Viernes, 18 Octubre 2019 21:28

Vivimos en el mundo de la publicidad y del marketing, en el mundo donde lo que importa no es hacer algo, sino que se sepa que lo hemos hecho. Un mundo engañoso, que nos deslumbra con los brillos de una opulencia embaucadora y falaz, que nos transporta a estancias donde todo es dichoso, perfecto o bueno, y que, en cambio, retira de la circulación todo aquello que, por vetusto o pasado de moda, ya no interesa que se venda, aunque sea algo relativamente reciente. Todo tiene en la actualidad una fecha de caducidad, y aunque algo sea sumamente interesante, valioso, servible o positivo, siempre tiene que haber algo más novedoso que lo reemplace.

Un producto deficiente, no lo es con una buena campaña publicitaria detrás; y en cambio, un buen producto, sin una campaña de publicidad adecuada, no pasa de ser un producto mediocre, un producto que nadie conoce, y que por lo tanto nadie compra.

En otros tiempos, lo que era bueno se vendía solo, circulaba de boca en boca, y esa era la mejor de las publicidades que podía tener. Hoy en cambio no es así. El boca a boca circula en muy escasas ocasiones. Es una rara avis que, cuando se da, todo el mundo reconoce la valía de eso que ha ido por ahí circulando, y de lo que la gente tanto hablaba, pero sucede, precisamente, porque la gente habla de ello, y eso también es otra forma de publicitar algo; sin embargo, cuando vemos en los periódicos, en los anuncios, en la televisión algo que nos llama la atención, lo compramos creyendo que como lo dicen en la televisión —por ejemplo— tiene forzosamente que ser bueno, cuando la mayor parte de las veces no es así. El ejemplo típico es todos esos programas basura, que la gente ve en determinados canales televisivos sin pestañear. En cambio, otros programas que son una muestra palpable de lo bien hecho, de la inteligencia de sus realizadores, esos programas que ofrecen cultura, sapiencia, arte, etcétera, todo eso no lo vemos, porque consideramos que si los ve poca gente es porque no deben de ser muy buenos.
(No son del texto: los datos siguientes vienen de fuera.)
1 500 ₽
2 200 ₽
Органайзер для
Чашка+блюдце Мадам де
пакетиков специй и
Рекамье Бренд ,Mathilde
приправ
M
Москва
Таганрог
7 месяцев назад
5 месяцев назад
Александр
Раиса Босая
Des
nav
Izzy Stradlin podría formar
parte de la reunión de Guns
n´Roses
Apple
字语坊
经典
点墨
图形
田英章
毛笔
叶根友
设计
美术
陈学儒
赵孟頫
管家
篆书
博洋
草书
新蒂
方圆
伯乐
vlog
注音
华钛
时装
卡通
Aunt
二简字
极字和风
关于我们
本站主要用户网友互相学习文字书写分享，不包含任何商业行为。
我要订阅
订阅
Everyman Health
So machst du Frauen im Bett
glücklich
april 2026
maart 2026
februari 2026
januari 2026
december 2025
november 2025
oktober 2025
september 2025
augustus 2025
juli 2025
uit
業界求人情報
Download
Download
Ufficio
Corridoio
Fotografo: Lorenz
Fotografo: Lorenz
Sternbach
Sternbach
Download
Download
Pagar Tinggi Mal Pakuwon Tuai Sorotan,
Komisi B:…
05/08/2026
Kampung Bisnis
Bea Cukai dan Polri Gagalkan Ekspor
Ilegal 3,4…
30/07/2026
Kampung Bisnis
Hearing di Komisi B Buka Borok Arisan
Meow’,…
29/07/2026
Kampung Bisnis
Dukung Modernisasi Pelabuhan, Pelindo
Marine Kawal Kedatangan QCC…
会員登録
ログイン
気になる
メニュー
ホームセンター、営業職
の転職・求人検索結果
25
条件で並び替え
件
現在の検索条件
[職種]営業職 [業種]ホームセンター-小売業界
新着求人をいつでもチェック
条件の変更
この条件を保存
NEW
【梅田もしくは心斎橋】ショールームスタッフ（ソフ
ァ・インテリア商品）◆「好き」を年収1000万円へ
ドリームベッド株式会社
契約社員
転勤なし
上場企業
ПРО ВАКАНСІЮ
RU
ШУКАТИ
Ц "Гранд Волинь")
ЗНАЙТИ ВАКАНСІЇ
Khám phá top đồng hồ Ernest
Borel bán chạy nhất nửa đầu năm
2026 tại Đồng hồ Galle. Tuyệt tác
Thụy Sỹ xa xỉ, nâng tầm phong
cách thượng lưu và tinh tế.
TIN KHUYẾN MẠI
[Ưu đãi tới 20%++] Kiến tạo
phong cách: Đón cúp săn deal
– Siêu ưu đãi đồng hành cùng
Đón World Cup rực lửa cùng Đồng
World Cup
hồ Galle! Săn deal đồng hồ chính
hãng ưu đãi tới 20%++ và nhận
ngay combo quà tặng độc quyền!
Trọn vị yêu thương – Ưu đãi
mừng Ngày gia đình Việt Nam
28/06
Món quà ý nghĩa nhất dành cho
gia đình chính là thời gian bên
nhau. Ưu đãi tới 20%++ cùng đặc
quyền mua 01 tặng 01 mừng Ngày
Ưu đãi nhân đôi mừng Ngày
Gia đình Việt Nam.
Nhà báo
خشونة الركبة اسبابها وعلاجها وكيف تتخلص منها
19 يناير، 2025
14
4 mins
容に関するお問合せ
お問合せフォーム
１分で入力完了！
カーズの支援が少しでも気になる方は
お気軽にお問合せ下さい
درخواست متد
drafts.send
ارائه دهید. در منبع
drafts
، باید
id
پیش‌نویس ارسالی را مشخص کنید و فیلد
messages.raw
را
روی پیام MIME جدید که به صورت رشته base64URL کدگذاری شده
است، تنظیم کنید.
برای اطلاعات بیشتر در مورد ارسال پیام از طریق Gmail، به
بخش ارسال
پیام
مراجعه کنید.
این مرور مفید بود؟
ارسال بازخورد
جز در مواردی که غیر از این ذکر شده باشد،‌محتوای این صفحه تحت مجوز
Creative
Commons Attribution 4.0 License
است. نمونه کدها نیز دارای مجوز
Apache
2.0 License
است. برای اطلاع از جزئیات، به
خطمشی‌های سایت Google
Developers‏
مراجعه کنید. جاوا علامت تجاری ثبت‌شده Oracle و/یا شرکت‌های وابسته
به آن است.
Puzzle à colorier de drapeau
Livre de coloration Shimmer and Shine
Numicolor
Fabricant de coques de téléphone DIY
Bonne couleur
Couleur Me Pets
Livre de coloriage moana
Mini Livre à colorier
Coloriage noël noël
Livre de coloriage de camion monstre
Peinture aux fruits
Nuestro mundo se tambalea. La sociedad de consumo nos obliga a creer lo que ella quiere que creamos, sin dar demasiado crédito, o demasiada importancia, a nuestros gustos personales, a aquello que en realidad debería de interesarnos, a aquello que debería de preocuparnos o a aquello que debería de formar parte de nuestra identidad más arraigada; sin embargo todo eso que forma parte de lo cotidiano, o de lo vulgar, todo eso que está puesto ahí para que el gran capital crezca cada vez más, todo eso que hace que no pensemos en cosas importantes o trascendentales, que sirvan para alimentar nuestro espíritu, para fortalecer nuestras conciencias o para dar lo mejor de nosotros a los demás, todo eso, en cambio, sí que lo explota, a través de la publicidad más envenenada, esa sociedad que nos embauca para consumir lo innecesario, lo superfluo o lo nuevo, en detrimento de todo lo demás, despreciando lo artesanal en favor de lo manufacturado y lo artístico en favor de lo deforme.